Se la seconda stagione si concentra tanto sugli scossoni che mettono a dura prova l’amicizia tra i protagonisti, la terza si fa ancora più intensa, analizzando il contesto con uno stile narrativo particolare, con punte di vero e proprio surrealismo. Il confine tra cosa è reale e cosa è frutto dell’immaginazione si fa ancora più labile. Non è solo lo spirito guida che sussurra all’orecchio di Bear: sono i nuovi personaggi, le storie di cui sono portatori, a mantenersi sospese sull’estremità sottile del realismo e a raccontare di una realtà magica in cui razionalità e subconscio viaggiano insieme. L’impressione è quella di essere finiti nel bel mezzo di un racconto indigeno pieno zeppo di tutta quella saggezza filosofica che riconnette spirito e anima alle radici della Terra. È un peccato che Reservation Dogs non abbia avuto la stessa risonanza mediatica dei più popolari teen drama degli ultimi anni.
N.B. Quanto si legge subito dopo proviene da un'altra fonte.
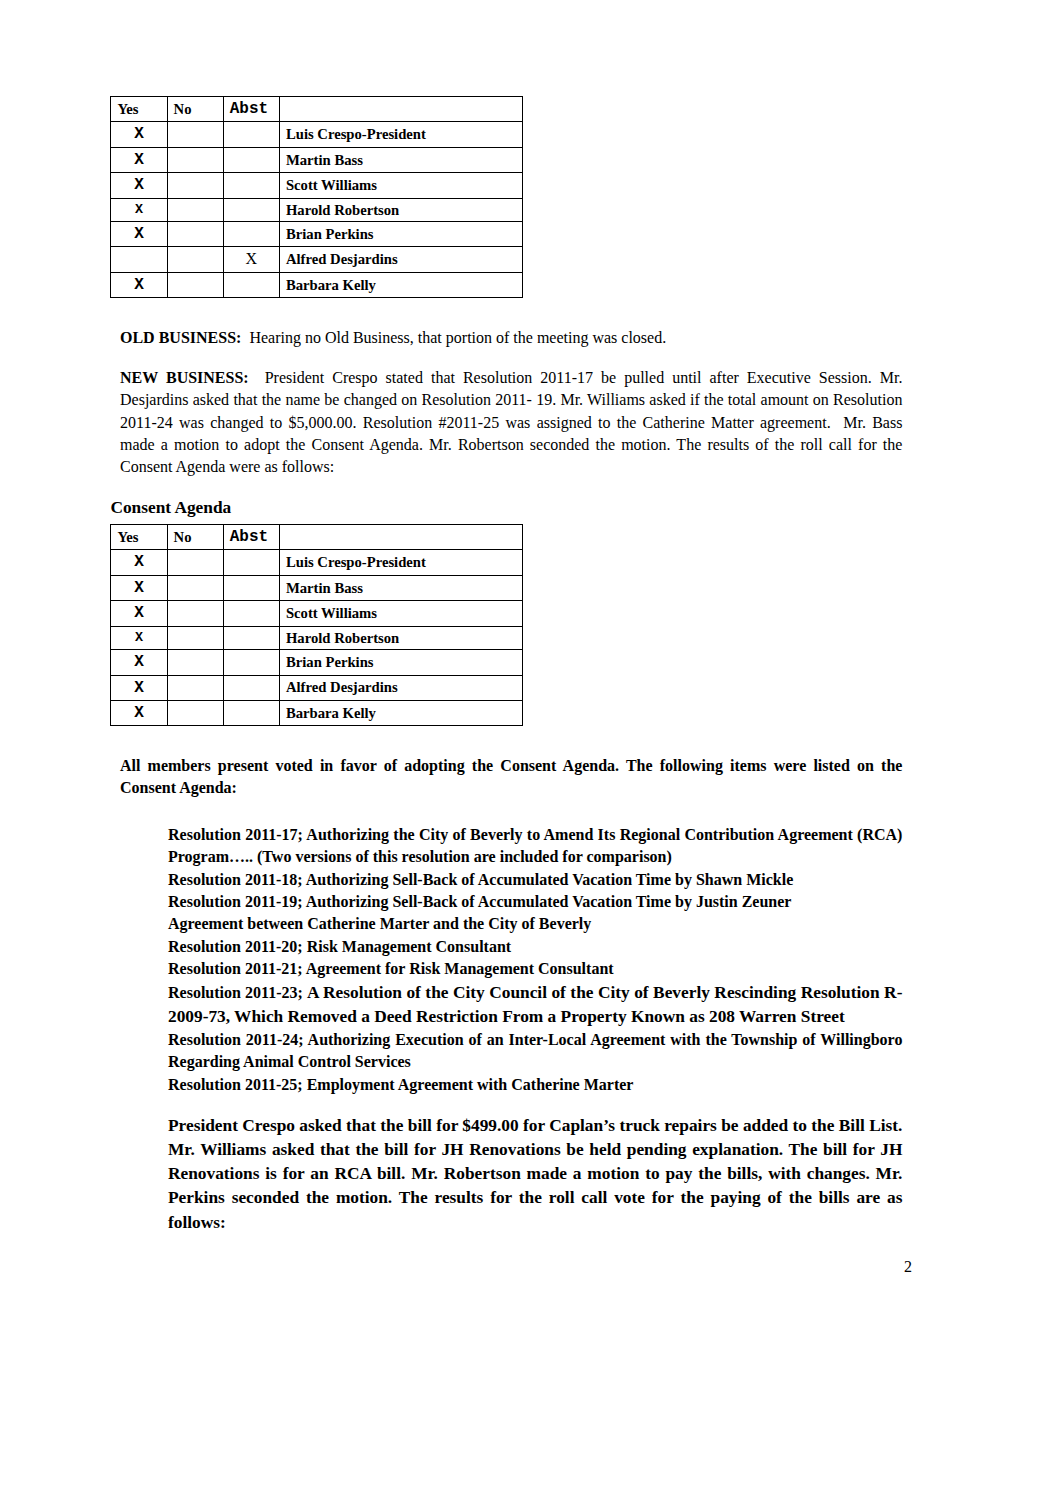| Yes | No | Abst | |
| --- | --- | --- | --- |
| X | | | Luis Crespo-President |
| X | | | Martin Bass |
| X | | | Scott Williams |
| X | | | Harold Robertson |
| X | | | Brian Perkins |
| | | X | Alfred Desjardins |
| X | | | Barbara Kelly |
OLD BUSINESS: Hearing no Old Business, that portion of the meeting was closed.
NEW BUSINESS: President Crespo stated that Resolution 2011-17 be pulled until after Executive Session. Mr. Desjardins asked that the name be changed on Resolution 2011- 19. Mr. Williams asked if the total amount on Resolution 2011-24 was changed to $5,000.00. Resolution #2011-25 was assigned to the Catherine Matter agreement. Mr. Bass made a motion to adopt the Consent Agenda. Mr. Robertson seconded the motion. The results of the roll call for the Consent Agenda were as follows:
Consent Agenda
| Yes | No | Abst | |
| --- | --- | --- | --- |
| X | | | Luis Crespo-President |
| X | | | Martin Bass |
| X | | | Scott Williams |
| X | | | Harold Robertson |
| X | | | Brian Perkins |
| X | | | Alfred Desjardins |
| X | | | Barbara Kelly |
All members present voted in favor of adopting the Consent Agenda. The following items were listed on the Consent Agenda:
Resolution 2011-17; Authorizing the City of Beverly to Amend Its Regional Contribution Agreement (RCA) Program….. (Two versions of this resolution are included for comparison)
Resolution 2011-18; Authorizing Sell-Back of Accumulated Vacation Time by Shawn Mickle
Resolution 2011-19; Authorizing Sell-Back of Accumulated Vacation Time by Justin Zeuner
Agreement between Catherine Marter and the City of Beverly
Resolution 2011-20; Risk Management Consultant
Resolution 2011-21; Agreement for Risk Management Consultant
Resolution 2011-23; A Resolution of the City Council of the City of Beverly Rescinding Resolution R-2009-73, Which Removed a Deed Restriction From a Property Known as 208 Warren Street
Resolution 2011-24; Authorizing Execution of an Inter-Local Agreement with the Township of Willingboro Regarding Animal Control Services
Resolution 2011-25; Employment Agreement with Catherine Marter
President Crespo asked that the bill for $499.00 for Caplan’s truck repairs be added to the Bill List. Mr. Williams asked that the bill for JH Renovations be held pending explanation. The bill for JH Renovations is for an RCA bill. Mr. Robertson made a motion to pay the bills, with changes. Mr. Perkins seconded the motion. The results for the roll call vote for the paying of the bills are as follows:
2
È una storia che non ha nulla di banale, in nessuno dei suoi punti. È delicata e aguzza, punge a fondo, fa divertire e spinge a riflettere. E, soprattutto, si prende del tempo. Tanto tempo. Tempo che abbiamo, ma che spesso tendiamo a sprecare proprio nella smania di occuparlo con qualcosa e dargli un senso. Reservation Dogs sceglie di riconnetterci con la calma paziente del mondo. Di aspettare tutti e trovare un posto per ciascuno di noi. Avrebbe meritato molta più attenzione questa serie – la terza stagione disponibile su Disney+ non è ancora stata doppiata in italiano -. Ma non è tardi per imparare la sua lezione. Per farla nostra. Per custodirla da qualche parte e ripescarla ogni tanto, quando ne sentiamo il bisogno.